This past weekend kicked off celebrations of the Year of the Dog and the Chinese New Year. But this year is also being recognized for another animal. 2018 is The Year of the Bird.
National Geographic along with major conservation and wildlife organizations such as Audubon and Cornell Lab of Ornithology are providing stories and activities to mark the centennial year of the landmark Migratory Bird Treaty Act. Created in 1918 to combat the massive killing of birds for their plumes used in ladies’ hats, it was one of the earliest environmental laws enacted anywhere in the world. With climate change seemingly quickening its pace, and birds – animals that migrate some of the greatest distances in the world – serving as bellwethers across the Earth, it’s important now more than ever to take a reading of what the data is saying and to contemplate why birds matter.

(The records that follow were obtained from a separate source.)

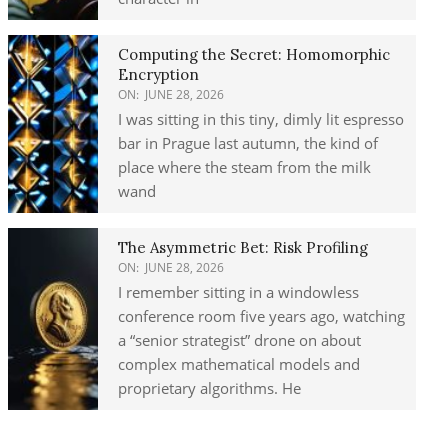
Computing the Secret: Homomorphic
Encryption
ON:
JUNE 28, 2026
I was sitting in this tiny, dimly lit espresso
bar in Prague last autumn, the kind of
place where the steam from the milk
wand
The Asymmetric Bet: Risk Profiling
ON:
JUNE 28, 2026
I remember sitting in a windowless
conference room five years ago, watching
a “senior strategist” drone on about
complex mathematical models and
proprietary algorithms. He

As David Yarnold, CEO and President of Audubon, writes, “The Year of the Bird collaboration gives us all an opportunity to recommit to our promise to protect birds and the places they need for the next century.”

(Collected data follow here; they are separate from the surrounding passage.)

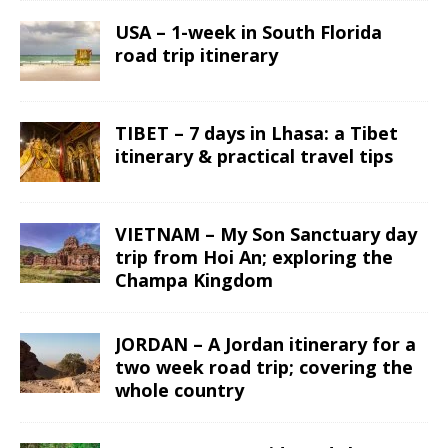
USA – 1-week in South Florida
road trip itinerary
TIBET – 7 days in Lhasa: a Tibet
itinerary & practical travel tips
VIETNAM – My Son Sanctuary day
trip from Hoi An; exploring the
Champa Kingdom
JORDAN – A Jordan itinerary for a
two week road trip; covering the
whole country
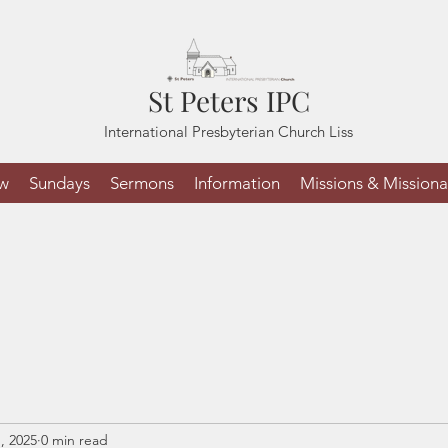
St Peters IPC
International Presbyterian Church Liss
ew
Sundays
Sermons
Information
Missions & Missiona
, 2025
0 min read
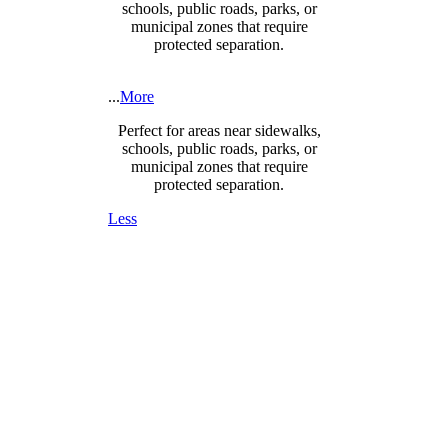
schools, public roads, parks, or
municipal zones that require
protected separation.
...
More
Perfect for areas near sidewalks,
schools, public roads, parks, or
municipal zones that require
protected separation.
Less
DESIGNED FOR SAFETY,
SECURITY & COMPLIANCE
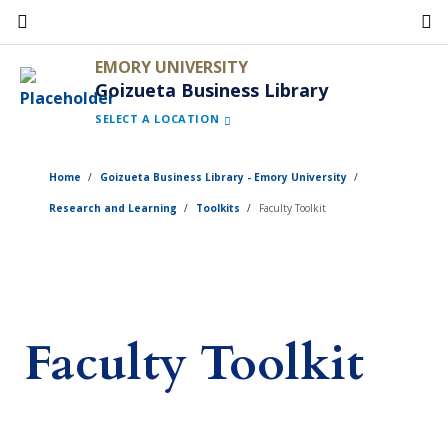
Skip
to
EMORY UNIVERSITY
main
Goizueta Business Library
content
SELECT A LOCATION
Home
Goizueta Business Library - Emory University
Research and Learning
Toolkits
Faculty Toolkit
Faculty Toolkit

I highly recommend a lyrical and fascinating essay written by the author Jonathan Franzen for National Geographic. Franzen, who developed a passion for birds in his 40s, tries to explain how birds help the environment and help our souls. As he notes, “They are our last, best connection to a natural world that is otherwise receding.”
I’ve included a photo of one of my favorite raptors to go with this post. The magnificent Ferruginous Hawk is a short-distance migrator that I see on the dry, open plains and farmland of eastern Washington during the summer. They fly up from land south of Washington to raise their young. Seeing a pair of these pale hawks circle high above together in a bright, summer sky is a life-affirming moment for me. As with many birds, conservation of grasslands and sagebrush steppe environments is important for the continued health of this species. Sustainable ranching practices that conserve prairie dog towns are beneficial to this hawk, whereas the construction of pipelines, wind turbines, and mining can have detrimental effects.
Information on birds and actions you can take to help them, including backyard bird counts and setting up feeders, can be found at the Year of the Bird website.